5.1 Identification and Processing

The identification happens in the first step of the process, when the model does not return the word “DETERMINISTIC” followed by SQL. In this case, the system proceeds to process the query using the Bedrock model directly.

5.2 Model Configuration

For these queries, we use the base configuration of the Anthropic Sonnet 3.5 v2 model:

RetrieveAndGenerateInput input = RetrieveAndGenerateInput.builder()
        .text(prompt)
        .build();

KnowledgeBaseRetrieveAndGenerateConfiguration knowledgeConfig = KnowledgeBaseRetrieveAndGenerateConfiguration
        .builder()
        .knowledgeBaseId(KNOWLEDGE_BASE_ID)
        .modelArn(MODEL_ARN)
        .build();

RetrieveAndGenerateConfiguration retrieveConfig = RetrieveAndGenerateConfiguration.builder()
        .knowledgeBaseConfiguration(knowledgeConfig)
        .type("KNOWLEDGE_BASE")
        .build();

RetrieveAndGenerateRequest request1 = RetrieveAndGenerateRequest.builder()
        .retrieveAndGenerateConfiguration(retrieveConfig)
        .input(input)
        .build();

RetrieveAndGenerateResponse response1 = bedrockAgentRuntimeClient.retrieveAndGenerate(request1);

5.3 Non-Deterministic Query Examples

The following queries are typical examples that the system processes interpretively:

Content Analysis:

  Question: "What are the common patterns in connection error tickets?"

Case Interpretation:

  Question: "How was a similar case resolved last time?"

Contextual Summaries:

  Question: "Summarize the main issue of ticket #12345"

In these cases, the system:

Does not attempt to generate SQL.
Processes the query directly through the model.
Provides a response based on context and available information.
Maintains a format and tone consistent with the original question.

The response is delivered directly to the user, maintaining the conversational nature and context of the original question.

Conclusions and Next Steps

The implementation of this hybrid system, which combines the precision of SQL queries with the interpretive capability of language models, represents just the beginning of what’s possible with Generative Artificial Intelligence in enterprise data analysis.

Key Takeaways

The automatic distinction between deterministic and non-deterministic queries allows us to leverage the best of both worlds: the exactness of relational databases and the contextual understanding of LLMs.
The implemented architecture demonstrates that it’s possible to maintain the precision required in enterprise environments while significantly improving the user experience.
Using modern services like Amazon Bedrock allows us to implement advanced AI solutions without needing to manage complex infrastructure, while having access to state-of-the-art LLMs.

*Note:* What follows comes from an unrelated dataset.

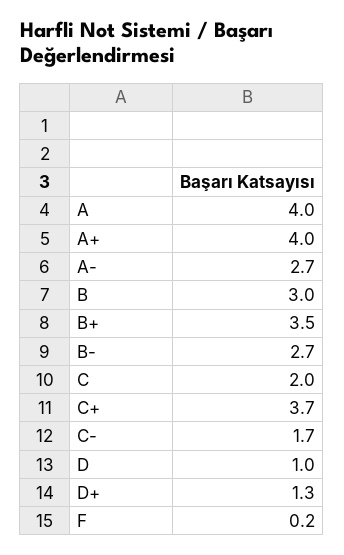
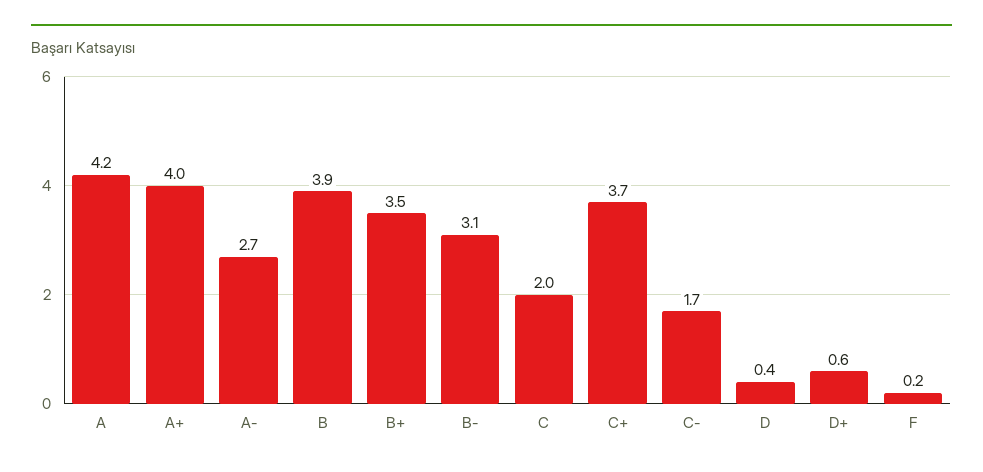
A: 4 -> 4.2
B: 3 -> 3.9
B-: 2.7 -> 3.1
D: 1 -> 0.4
D+: 1.3 -> 0.6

I encourage you to take this example as a starting point for your own explorations. Whether you’re looking to improve your ticket analysis systems or want to apply these concepts to entirely different domains, the possibilities are enormous.

GenAI is transforming the way we interact with data, and I’m excited to be part of this transformation. Are you ready to be part of it too?